▶ Task objective:
Reproduce the Russell Elcock profile word for word, from its first line to its last.
+++ Text +++
Personal information
- Born: December 6, 1993 (age 32) Barbados
- Height: 1.78 m (5 ft 10 in)
- Weight: 64 kg (141 lb)

Team information
- Discipline: Road
- Role: Rider
- Rider type: Time trialist

Amateur team
- Team Drive Phase Sport

= Russell Elcock =

Barbadian semi-professional road cyclist

Russell Elcock (born December 6, 1993) is a Barbadian semi-professional road cyclist. He started cycling in 2006 at the age of 12, and has several National and Caribbean Championship titles between 2008 and 2016. He is a Hammer Nutrition sponsored athlete and currently rides for Team Drive Phase Sport based in Trinidad and Tobago. His specialty is the Road Individual Time Trial. He is a University of the West Indies graduate and is a past Queen's College Barbados student.

==Career achievements==
===Major results===

- 2008
 1st Time trial, Caribbean Youth Road Championships
 National Youth Road Championships
1st Time trial
2nd Road race
- 2009
 Caribbean Youth Road Championships
1st Time trial
1st Road race
 National Youth Road Championships
1st Time trial
1st Road race
 1st Individual pursuit, National Youth Track Championships
 1st Nation Fun Ride
- 2010
 National Junior Road Championships
1st Time trial
1st Road race
 National Junior Track Championships
1st Individual pursuit
2nd Kilo
 2nd Time trial, Caribbean Youth Road Championships
 3rd Overall Tour of Tobago
1st Young rider classification
1st Stages 2 & 4
- 2011
 National Junior Road Championships
1st Time trial
1st Road race
 1st Individual pursuit, National Junior Track Championships
- 2012
 1st Time trial, National Road Championships (course record holder)
+++ Entries shown +++
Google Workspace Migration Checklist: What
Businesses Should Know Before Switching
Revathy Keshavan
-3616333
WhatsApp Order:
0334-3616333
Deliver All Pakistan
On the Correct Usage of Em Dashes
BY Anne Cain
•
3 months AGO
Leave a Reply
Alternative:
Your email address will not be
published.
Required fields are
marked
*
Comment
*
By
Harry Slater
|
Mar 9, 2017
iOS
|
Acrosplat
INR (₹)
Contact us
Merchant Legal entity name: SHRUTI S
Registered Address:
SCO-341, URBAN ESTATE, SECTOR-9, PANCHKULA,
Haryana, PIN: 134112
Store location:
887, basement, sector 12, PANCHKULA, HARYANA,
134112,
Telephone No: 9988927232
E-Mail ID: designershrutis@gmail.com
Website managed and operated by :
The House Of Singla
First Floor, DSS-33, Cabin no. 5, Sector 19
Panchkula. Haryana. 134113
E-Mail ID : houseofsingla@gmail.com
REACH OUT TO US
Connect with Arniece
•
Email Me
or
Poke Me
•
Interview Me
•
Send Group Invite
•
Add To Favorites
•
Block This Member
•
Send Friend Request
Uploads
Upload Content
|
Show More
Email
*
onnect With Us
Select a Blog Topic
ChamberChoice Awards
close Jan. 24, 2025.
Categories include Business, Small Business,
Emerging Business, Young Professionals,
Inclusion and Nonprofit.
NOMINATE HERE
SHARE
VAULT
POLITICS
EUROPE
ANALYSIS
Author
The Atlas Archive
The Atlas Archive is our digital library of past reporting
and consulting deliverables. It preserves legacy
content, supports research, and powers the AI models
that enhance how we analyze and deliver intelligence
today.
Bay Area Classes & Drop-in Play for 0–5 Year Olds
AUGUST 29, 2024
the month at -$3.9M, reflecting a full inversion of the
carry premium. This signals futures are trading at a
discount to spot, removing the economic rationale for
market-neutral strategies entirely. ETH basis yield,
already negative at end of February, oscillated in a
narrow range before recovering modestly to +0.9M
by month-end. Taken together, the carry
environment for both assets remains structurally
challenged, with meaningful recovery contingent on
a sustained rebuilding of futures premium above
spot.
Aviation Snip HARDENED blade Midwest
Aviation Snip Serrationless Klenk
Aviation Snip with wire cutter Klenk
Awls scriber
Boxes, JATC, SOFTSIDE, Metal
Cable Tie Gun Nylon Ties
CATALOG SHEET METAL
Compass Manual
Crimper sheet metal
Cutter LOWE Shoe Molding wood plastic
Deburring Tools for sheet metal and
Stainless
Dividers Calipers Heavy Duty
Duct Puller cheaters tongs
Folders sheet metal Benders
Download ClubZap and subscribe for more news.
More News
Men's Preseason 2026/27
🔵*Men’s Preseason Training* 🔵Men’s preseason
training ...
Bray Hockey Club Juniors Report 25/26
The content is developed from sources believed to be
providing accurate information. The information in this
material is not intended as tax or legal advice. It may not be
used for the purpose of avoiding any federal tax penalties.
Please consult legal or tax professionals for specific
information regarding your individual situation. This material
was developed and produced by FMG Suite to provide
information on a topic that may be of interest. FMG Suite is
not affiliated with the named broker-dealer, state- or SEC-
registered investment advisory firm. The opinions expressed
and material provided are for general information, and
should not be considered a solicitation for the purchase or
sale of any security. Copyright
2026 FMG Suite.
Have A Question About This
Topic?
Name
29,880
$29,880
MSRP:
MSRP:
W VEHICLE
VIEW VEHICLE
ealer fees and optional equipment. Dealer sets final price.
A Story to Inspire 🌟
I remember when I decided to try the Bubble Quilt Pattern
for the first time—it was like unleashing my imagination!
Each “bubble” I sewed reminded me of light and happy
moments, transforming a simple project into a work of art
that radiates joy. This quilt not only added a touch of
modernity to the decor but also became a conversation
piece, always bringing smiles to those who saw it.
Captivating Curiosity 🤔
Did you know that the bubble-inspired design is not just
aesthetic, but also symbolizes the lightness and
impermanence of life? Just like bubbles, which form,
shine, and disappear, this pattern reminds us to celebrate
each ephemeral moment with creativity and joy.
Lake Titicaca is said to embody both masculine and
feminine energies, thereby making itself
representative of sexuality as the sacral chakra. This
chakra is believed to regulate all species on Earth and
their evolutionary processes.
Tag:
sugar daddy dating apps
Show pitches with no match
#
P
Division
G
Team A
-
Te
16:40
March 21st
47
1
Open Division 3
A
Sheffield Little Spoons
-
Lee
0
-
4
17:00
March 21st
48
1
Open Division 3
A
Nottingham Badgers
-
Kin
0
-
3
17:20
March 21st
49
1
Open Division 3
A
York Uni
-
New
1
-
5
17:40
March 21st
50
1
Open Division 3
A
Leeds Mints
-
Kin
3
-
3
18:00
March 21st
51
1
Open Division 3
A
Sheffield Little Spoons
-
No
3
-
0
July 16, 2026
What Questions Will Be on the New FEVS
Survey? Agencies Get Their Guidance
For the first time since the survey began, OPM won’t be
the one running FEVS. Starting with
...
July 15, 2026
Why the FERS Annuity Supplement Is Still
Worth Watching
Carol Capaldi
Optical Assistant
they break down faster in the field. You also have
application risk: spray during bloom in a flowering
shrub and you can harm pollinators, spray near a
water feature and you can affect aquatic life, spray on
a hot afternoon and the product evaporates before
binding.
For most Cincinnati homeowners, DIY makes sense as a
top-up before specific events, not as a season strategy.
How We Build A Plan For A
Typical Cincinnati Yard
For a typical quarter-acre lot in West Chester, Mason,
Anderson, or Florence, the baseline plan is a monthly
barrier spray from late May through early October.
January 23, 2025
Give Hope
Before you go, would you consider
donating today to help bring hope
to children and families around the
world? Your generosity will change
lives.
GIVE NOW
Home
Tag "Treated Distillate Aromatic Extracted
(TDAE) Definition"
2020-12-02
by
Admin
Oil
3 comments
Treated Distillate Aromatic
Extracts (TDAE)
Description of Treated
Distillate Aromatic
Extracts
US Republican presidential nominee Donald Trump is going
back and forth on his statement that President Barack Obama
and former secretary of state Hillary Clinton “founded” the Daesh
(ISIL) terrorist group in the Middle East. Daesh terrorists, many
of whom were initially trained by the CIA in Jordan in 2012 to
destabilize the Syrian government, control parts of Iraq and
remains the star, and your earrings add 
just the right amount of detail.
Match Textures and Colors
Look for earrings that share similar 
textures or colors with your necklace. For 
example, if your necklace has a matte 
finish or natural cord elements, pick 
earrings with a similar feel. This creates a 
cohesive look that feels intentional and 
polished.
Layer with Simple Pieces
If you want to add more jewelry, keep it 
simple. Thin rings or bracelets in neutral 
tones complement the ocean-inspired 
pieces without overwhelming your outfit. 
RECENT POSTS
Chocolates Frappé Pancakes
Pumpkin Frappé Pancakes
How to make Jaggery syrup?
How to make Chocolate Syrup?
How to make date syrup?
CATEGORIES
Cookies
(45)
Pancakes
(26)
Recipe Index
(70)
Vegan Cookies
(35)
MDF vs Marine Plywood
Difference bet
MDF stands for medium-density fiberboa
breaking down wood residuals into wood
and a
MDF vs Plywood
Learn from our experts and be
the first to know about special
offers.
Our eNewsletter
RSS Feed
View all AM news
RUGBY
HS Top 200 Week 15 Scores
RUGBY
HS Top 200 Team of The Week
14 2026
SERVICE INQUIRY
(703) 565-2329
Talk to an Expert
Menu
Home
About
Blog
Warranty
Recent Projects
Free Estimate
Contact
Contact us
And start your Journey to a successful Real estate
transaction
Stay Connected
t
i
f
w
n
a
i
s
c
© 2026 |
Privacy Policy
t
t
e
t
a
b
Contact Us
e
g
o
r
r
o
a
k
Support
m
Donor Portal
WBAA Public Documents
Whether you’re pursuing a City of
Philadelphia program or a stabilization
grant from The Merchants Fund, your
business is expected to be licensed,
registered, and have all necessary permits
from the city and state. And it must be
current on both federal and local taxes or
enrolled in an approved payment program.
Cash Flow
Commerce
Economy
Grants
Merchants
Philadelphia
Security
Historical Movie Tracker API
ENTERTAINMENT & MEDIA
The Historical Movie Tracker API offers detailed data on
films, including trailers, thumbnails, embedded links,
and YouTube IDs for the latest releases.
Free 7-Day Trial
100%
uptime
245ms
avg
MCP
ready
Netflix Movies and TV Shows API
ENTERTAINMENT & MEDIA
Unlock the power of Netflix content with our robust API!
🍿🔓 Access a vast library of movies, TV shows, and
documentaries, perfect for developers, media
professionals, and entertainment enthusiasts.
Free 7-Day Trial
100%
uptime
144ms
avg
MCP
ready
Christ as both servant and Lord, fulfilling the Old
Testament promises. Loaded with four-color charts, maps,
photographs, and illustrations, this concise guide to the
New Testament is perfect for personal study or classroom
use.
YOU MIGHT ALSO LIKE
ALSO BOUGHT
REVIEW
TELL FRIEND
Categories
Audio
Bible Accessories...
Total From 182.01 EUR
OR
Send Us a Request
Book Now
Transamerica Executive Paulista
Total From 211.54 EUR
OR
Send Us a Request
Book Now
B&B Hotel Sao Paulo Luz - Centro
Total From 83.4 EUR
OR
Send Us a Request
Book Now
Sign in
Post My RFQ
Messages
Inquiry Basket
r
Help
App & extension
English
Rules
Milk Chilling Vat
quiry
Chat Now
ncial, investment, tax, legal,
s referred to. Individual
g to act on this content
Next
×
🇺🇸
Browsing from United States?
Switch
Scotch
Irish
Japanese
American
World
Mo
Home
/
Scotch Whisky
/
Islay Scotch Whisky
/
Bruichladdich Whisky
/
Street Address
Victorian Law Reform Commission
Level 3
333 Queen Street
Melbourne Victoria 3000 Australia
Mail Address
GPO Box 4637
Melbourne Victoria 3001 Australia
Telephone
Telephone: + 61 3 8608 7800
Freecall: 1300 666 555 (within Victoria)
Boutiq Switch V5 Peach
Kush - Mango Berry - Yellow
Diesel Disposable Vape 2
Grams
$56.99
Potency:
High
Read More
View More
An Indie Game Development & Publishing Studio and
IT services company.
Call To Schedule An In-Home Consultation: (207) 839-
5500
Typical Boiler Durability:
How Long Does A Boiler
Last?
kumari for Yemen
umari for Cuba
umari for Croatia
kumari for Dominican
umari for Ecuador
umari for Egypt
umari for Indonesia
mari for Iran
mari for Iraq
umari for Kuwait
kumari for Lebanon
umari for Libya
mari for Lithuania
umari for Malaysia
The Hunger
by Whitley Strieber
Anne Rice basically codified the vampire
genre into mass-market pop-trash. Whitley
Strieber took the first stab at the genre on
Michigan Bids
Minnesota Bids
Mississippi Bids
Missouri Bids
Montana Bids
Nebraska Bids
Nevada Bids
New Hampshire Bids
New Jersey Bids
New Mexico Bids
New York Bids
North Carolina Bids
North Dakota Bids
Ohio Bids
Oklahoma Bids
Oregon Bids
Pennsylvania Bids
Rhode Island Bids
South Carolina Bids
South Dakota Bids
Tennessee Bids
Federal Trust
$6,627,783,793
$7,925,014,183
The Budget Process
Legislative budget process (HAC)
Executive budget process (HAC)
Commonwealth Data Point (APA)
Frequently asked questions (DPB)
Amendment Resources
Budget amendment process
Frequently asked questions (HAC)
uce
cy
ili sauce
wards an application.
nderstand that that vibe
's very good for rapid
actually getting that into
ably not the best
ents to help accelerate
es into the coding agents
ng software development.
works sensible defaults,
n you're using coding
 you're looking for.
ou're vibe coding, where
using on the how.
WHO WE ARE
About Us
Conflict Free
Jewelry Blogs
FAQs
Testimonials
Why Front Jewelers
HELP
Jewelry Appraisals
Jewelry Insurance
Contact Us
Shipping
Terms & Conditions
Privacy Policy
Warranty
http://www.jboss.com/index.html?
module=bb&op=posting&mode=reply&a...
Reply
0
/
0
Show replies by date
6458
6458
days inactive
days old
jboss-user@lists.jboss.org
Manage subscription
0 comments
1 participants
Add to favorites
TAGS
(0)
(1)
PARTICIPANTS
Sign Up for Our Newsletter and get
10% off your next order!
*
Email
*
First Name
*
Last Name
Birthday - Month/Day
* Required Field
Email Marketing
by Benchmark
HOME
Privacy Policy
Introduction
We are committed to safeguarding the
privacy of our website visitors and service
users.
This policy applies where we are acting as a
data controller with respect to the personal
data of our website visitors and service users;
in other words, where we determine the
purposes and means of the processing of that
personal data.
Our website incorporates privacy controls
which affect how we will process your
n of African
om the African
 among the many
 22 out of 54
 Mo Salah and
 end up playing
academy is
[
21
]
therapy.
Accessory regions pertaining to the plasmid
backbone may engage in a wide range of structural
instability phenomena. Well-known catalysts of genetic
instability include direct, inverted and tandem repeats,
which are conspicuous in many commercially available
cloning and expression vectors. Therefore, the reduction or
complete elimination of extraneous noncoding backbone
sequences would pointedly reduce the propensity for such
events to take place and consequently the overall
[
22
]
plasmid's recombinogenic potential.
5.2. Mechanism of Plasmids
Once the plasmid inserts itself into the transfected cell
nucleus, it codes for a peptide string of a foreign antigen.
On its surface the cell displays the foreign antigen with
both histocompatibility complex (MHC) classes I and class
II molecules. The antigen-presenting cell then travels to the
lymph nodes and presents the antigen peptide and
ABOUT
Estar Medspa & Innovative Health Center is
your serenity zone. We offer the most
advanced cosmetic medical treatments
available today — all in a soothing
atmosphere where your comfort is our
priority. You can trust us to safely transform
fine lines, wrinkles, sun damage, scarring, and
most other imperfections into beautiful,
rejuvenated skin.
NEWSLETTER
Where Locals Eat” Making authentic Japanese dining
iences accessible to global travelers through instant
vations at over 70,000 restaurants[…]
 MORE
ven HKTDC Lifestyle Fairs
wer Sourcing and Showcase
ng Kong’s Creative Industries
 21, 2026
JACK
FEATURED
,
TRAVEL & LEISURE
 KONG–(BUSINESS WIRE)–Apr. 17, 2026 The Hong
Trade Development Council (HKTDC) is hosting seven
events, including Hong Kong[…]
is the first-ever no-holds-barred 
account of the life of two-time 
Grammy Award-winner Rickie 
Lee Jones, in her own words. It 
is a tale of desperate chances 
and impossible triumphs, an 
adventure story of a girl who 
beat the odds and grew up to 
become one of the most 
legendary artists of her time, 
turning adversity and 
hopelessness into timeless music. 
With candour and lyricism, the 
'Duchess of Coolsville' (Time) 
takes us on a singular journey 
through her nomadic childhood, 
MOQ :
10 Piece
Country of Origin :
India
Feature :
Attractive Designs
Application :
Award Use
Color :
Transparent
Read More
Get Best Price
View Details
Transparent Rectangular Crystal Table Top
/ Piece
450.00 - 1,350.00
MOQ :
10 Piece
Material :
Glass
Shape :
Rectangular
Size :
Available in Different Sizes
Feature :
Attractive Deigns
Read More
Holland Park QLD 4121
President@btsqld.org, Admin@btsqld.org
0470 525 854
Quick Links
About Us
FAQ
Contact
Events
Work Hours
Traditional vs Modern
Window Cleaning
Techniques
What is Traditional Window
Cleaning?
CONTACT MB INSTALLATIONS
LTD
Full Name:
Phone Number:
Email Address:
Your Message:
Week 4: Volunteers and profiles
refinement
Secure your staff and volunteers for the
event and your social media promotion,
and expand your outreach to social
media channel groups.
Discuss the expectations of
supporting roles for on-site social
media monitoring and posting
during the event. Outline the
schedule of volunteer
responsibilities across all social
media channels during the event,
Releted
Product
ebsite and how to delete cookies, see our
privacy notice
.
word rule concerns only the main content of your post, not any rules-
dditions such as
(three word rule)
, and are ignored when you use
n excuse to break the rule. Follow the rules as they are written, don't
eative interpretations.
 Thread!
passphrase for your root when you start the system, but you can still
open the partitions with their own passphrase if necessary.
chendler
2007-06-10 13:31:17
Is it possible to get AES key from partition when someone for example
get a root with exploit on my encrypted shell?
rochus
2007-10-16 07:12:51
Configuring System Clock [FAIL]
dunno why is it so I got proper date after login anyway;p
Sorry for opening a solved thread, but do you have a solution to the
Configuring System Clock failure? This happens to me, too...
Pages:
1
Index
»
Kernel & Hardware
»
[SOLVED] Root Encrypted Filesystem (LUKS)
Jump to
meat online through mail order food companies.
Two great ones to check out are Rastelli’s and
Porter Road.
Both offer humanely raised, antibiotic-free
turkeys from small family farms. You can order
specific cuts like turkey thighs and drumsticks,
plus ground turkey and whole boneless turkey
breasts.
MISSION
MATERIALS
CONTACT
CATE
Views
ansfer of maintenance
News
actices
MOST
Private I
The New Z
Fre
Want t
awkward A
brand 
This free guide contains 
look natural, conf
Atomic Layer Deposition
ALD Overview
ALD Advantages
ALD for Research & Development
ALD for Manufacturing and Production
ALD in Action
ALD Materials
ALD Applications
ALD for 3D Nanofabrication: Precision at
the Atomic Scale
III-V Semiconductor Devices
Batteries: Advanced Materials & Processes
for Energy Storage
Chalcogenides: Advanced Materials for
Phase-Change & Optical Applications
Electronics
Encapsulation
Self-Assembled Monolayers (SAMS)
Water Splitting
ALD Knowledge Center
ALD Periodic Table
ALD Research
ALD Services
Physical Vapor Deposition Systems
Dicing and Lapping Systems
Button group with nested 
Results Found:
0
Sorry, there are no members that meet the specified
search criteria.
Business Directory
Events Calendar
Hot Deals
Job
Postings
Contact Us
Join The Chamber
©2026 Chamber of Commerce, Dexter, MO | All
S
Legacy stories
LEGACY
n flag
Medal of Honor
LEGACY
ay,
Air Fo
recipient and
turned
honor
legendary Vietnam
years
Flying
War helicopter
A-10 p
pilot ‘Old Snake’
+++
▶ Solution for this problem:
Personal information
- Born: December 6, 1993 (age 32) Barbados
- Height: 1.78 m (5 ft 10 in)
- Weight: 64 kg (141 lb)

Team information
- Discipline: Road
- Role: Rider
- Rider type: Time trialist

Amateur team
- Team Drive Phase Sport

= Russell Elcock =

Barbadian semi-professional road cyclist

Russell Elcock (born December 6, 1993) is a Barbadian semi-professional road cyclist. He started cycling in 2006 at the age of 12, and has several National and Caribbean Championship titles between 2008 and 2016. He is a Hammer Nutrition sponsored athlete and currently rides for Team Drive Phase Sport based in Trinidad and Tobago. His specialty is the Road Individual Time Trial. He is a University of the West Indies graduate and is a past Queen's College Barbados student.

==Career achievements==
===Major results===

- 2008
 1st Time trial, Caribbean Youth Road Championships
 National Youth Road Championships
1st Time trial
2nd Road race
- 2009
 Caribbean Youth Road Championships
1st Time trial
1st Road race
 National Youth Road Championships
1st Time trial
1st Road race
 1st Individual pursuit, National Youth Track Championships
 1st Nation Fun Ride
- 2010
 National Junior Road Championships
1st Time trial
1st Road race
 National Junior Track Championships
1st Individual pursuit
2nd Kilo
 2nd Time trial, Caribbean Youth Road Championships
 3rd Overall Tour of Tobago
1st Young rider classification
1st Stages 2 & 4
- 2011
 National Junior Road Championships
1st Time trial
1st Road race
 1st Individual pursuit, National Junior Track Championships
- 2012
 1st Time trial, National Road Championships (course record holder)